To Plant Or Not To Plant
There may be many more important issues being discussed in the Borders, Scotland, or even the UK as a whole but in our house, when to plant the tomatoes in the poly tunnel is way out front. It's not just as trivial as it sounds, because there are echoes of the great global warming debate involved. The very warm weather of week ago not only helped bring things on in the greenhouse more quickly, but it also plays tricks on the brain.
"I'm sure we planted the tomatoes in the poly tunnel earlier than this last year." Said I.
"No, it's too cold over night, they need to stay warmer than 10 degrees." Said the head gardener (RHS trained no less).
"They'll be fine." Was my typically optimistic ill informed retort. "Look in your garden diary."
"We didn't plant them until May." It said in the diary; she was right again!
Interestingly our garden is at about 700 feet and things are always a couple of weeks behind Duns, which is probably at 200 feet.
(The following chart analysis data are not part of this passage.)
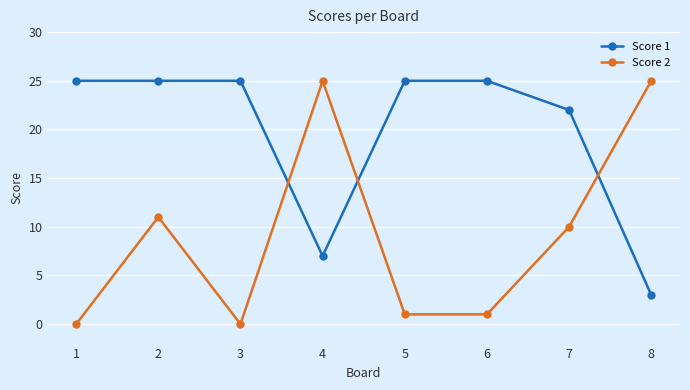

At which label is Score 1 closest to 14?

4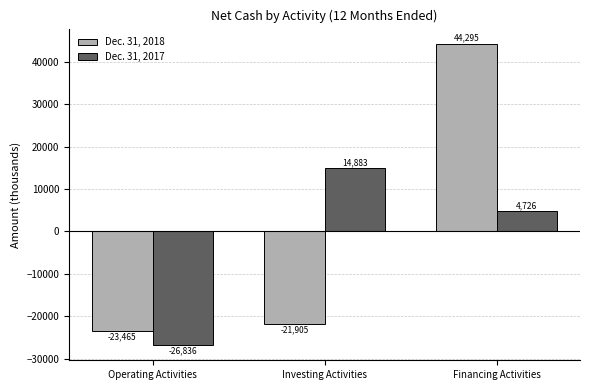

Between Investing Activities and Financing Activities, which series saw the biggest shift?

Dec. 31, 2018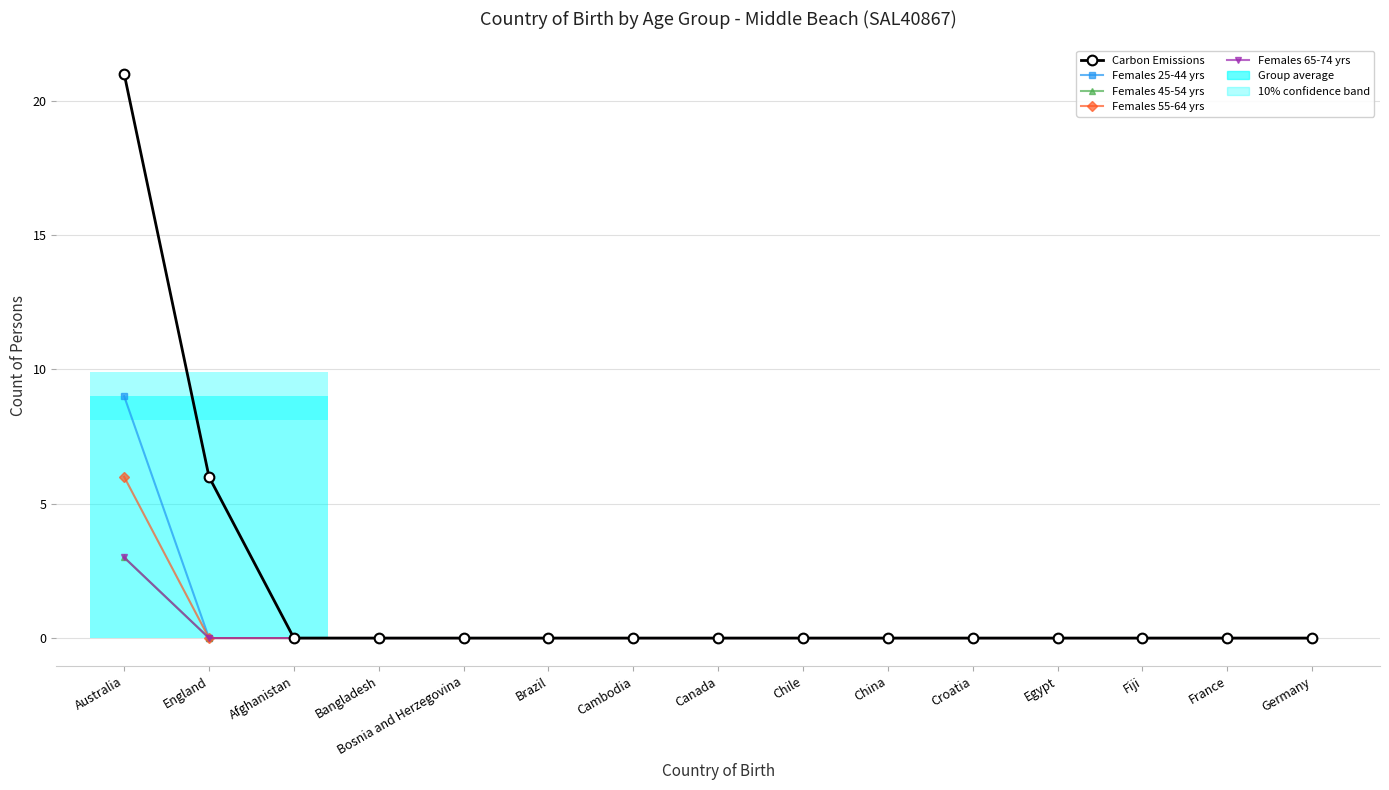

Reading left to right, list all the values displayed in this chart.

Carbon Emissions: Australia=21	England=6	Afghanistan=0	Bangladesh=0	Bosnia and Herzegovina=0	Brazil=0	Cambodia=0	Canada=0	Chile=0	China=0	Croatia=0	Egypt=0	Fiji=0	France=0	Germany=0
Females 25-44 yrs: Australia=9	England=0	Afghanistan=0	Bangladesh=0	Bosnia and Herzegovina=0	Brazil=0	Cambodia=0	Canada=0	Chile=0	China=0	Croatia=0	Egypt=0	Fiji=0	France=0	Germany=0
Females 45-54 yrs: Australia=3	England=0	Afghanistan=0	Bangladesh=0	Bosnia and Herzegovina=0	Brazil=0	Cambodia=0	Canada=0	Chile=0	China=0	Croatia=0	Egypt=0	Fiji=0	France=0	Germany=0
Females 55-64 yrs: Australia=6	England=0	Afghanistan=0	Bangladesh=0	Bosnia and Herzegovina=0	Brazil=0	Cambodia=0	Canada=0	Chile=0	China=0	Croatia=0	Egypt=0	Fiji=0	France=0	Germany=0
Females 65-74 yrs: Australia=3	England=0	Afghanistan=0	Bangladesh=0	Bosnia and Herzegovina=0	Brazil=0	Cambodia=0	Canada=0	Chile=0	China=0	Croatia=0	Egypt=0	Fiji=0	France=0	Germany=0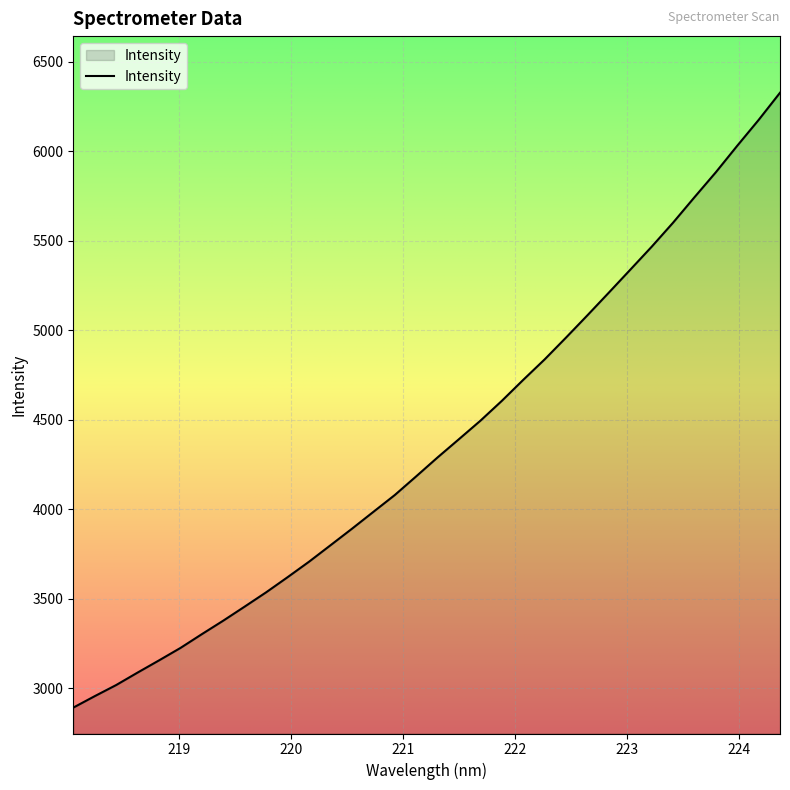

What is the smallest value displayed?

2891.5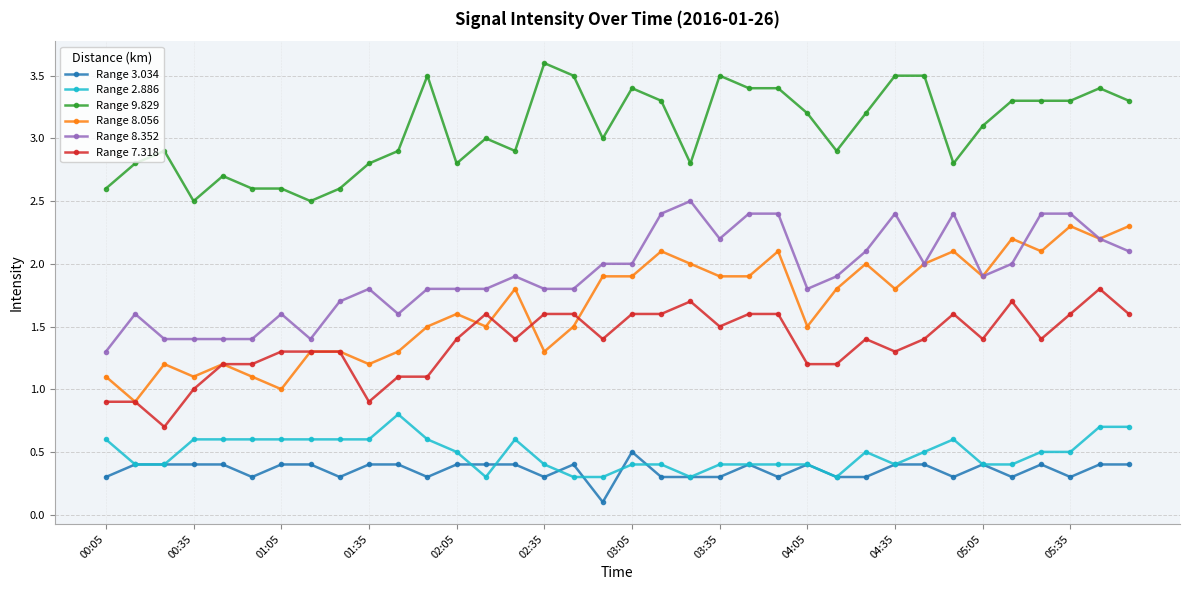

What are all the series names shown in the legend?

Range 3.034, Range 2.886, Range 9.829, Range 8.056, Range 8.352, Range 7.318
We are surrounded by hills, which rise up to around 1200 feet in our immediate sight. In the 1500s the abbey at Kelso had monastic farms in the Lammermuir Hills and grew corn and barley on the tops of these hills. I'm not for a minute saying that man isn't affecting the scale of global warming, but there is clearly something cyclical in the whole affair.
The compromise on the tomato front has been to pot up three varieties and put them in the poly tunnel as an experiment. We've got another thirty to forty plants so disaster will be averted even if they get 'knocked back' (a gardener's technical term) in the next few weeks.